Wyobraźmy sobie przyszłość. Blog

Zmiany w finansach i organizacji oświaty spowodowane reformą

xVULCAN , 2018-12-06

Od roku szkolnego 2014/15, czyli od momentu, gdy sześciolatki po raz pierwszy masowo poszły do szkół, w polskiej oświacie trwają przekształcenia organizacyjne o skali największej od czasu utworzenia gimnazjów. Jednocześnie mamy do czynienia ze zmianami demograficznymi.

W niniejszym artykule1 staramy się pokazać, jak wszystko to wpłynęło i będzie w najbliższym czasie wpływać na organizację i finanse. Nie skupiamy się jednak na pojedynczej szkole czy nawet samorządzie, ale patrzymy na zagadnienie z dużo szerszej perspektywy – całej polskiej oświaty samorządowej.

Wydatki i dochody oświaty

W 2017 r. łączne wydatki oświatowe jednostek samorządu terytorialnego wyniosły prawie 71 mld zł, przy czym 68% tej kwoty stanowiły wydatki osobowe. Jeśli uwzględnimy tylko wydatki bieżące, czyli pominiemy inwestycje i działania finansowane z funduszy europejskich, to utrzymanie oświaty w 2017 r. kosztowało samorządy 66 mld zł. Z tej kwoty niecałe 42 mld pochodziły z subwencji oświatowej, a nieco ponad 4 mld z dotacji oraz wpłat rodziców i innych dochodów przynoszonych przez jednostki oświatowe.













Wykres 1. Wydatki oświatowe samorządów













Wykres 2. Dochody i wydatki bieżące oświaty


Brakujące 20 mld zł samorządy musiały znaleźć w pozaoświatowych dochodach własnych.

Jak wynika z wykresu 2, bieżące wydatki i dochody2 oświaty rosną nieprzerwanie od wielu lat, przy czym nieustannie wzrasta też kwota różnicy między tymi dwiema wielkościami (zob. wykres 3). W ujęciu procentowym (zob. wykres 4) wygląda to nieco inaczej. W latach 2010–2014 wyliczony dla wszystkich samorządów wskaźnik nadwyżki wydatków nad dochodami oświaty prawie się nie zmieniał i wynosił ok. 36%. To znaczy, że – mimo wzrostu kwot – bieżące wydatki oświatowe samorządów były w tych latach stale o 36% większe od subwencji i innych dochodów oświaty. W 2015 r. wskaźnik nadwyżki wydatków nad dochodami wyraźnie się zwiększył (o niespełna 1,5 punktu procentowego), a w 2017 r. gwałtownie skoczył aż o ponad 5 punktów procentowych, do rekordowego jak dotąd poziomu 43,6%.

- _Polecenie_
Przepisz fragment tekstu o finansach oświaty, zaczynając od słów „Od roku szkolnego” i ciągnąc aż do słów „ze zmianami demograficznymi.”. Dane zamieszczone dalej stanowią osobny materiał.

- _Dane do analizy_

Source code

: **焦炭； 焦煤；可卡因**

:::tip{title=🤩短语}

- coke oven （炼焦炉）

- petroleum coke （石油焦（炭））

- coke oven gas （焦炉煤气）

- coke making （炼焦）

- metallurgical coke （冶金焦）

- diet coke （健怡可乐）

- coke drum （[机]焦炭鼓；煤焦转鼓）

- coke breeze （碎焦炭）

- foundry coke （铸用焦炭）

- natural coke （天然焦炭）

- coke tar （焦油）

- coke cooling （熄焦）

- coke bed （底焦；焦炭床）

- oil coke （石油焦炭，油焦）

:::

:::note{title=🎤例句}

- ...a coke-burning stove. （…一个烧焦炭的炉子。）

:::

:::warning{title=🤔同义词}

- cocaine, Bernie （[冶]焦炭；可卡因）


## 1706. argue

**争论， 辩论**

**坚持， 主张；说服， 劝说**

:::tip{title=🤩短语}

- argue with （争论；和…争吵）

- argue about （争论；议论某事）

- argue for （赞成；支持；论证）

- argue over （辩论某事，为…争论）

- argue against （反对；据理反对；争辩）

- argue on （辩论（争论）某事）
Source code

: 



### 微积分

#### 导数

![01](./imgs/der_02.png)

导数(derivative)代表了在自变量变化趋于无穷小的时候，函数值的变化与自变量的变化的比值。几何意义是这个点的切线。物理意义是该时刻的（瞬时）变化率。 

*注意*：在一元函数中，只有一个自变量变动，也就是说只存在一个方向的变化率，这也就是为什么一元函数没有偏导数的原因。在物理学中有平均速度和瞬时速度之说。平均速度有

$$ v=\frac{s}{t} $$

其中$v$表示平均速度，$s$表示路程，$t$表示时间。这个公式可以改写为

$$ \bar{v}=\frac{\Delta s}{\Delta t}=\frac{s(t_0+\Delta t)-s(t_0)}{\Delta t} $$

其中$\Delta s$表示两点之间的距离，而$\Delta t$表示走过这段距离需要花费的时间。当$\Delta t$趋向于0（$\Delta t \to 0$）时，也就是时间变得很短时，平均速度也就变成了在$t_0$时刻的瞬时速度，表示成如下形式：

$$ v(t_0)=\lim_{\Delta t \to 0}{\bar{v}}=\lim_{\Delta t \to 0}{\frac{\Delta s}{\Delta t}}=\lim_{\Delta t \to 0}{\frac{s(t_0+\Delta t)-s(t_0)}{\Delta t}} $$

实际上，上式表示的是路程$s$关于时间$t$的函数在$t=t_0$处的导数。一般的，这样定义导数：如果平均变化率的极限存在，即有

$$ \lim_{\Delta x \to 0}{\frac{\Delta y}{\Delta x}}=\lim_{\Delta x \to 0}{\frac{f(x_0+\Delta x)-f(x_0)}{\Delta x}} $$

- _Rozwiązanie zadania_
Od roku szkolnego 2014/15, czyli od momentu, gdy sześciolatki po raz pierwszy masowo poszły do szkół, w polskiej oświacie trwają przekształcenia organizacyjne o skali największej od czasu utworzenia gimnazjów. Jednocześnie mamy do czynienia ze zmianami demograficznymi.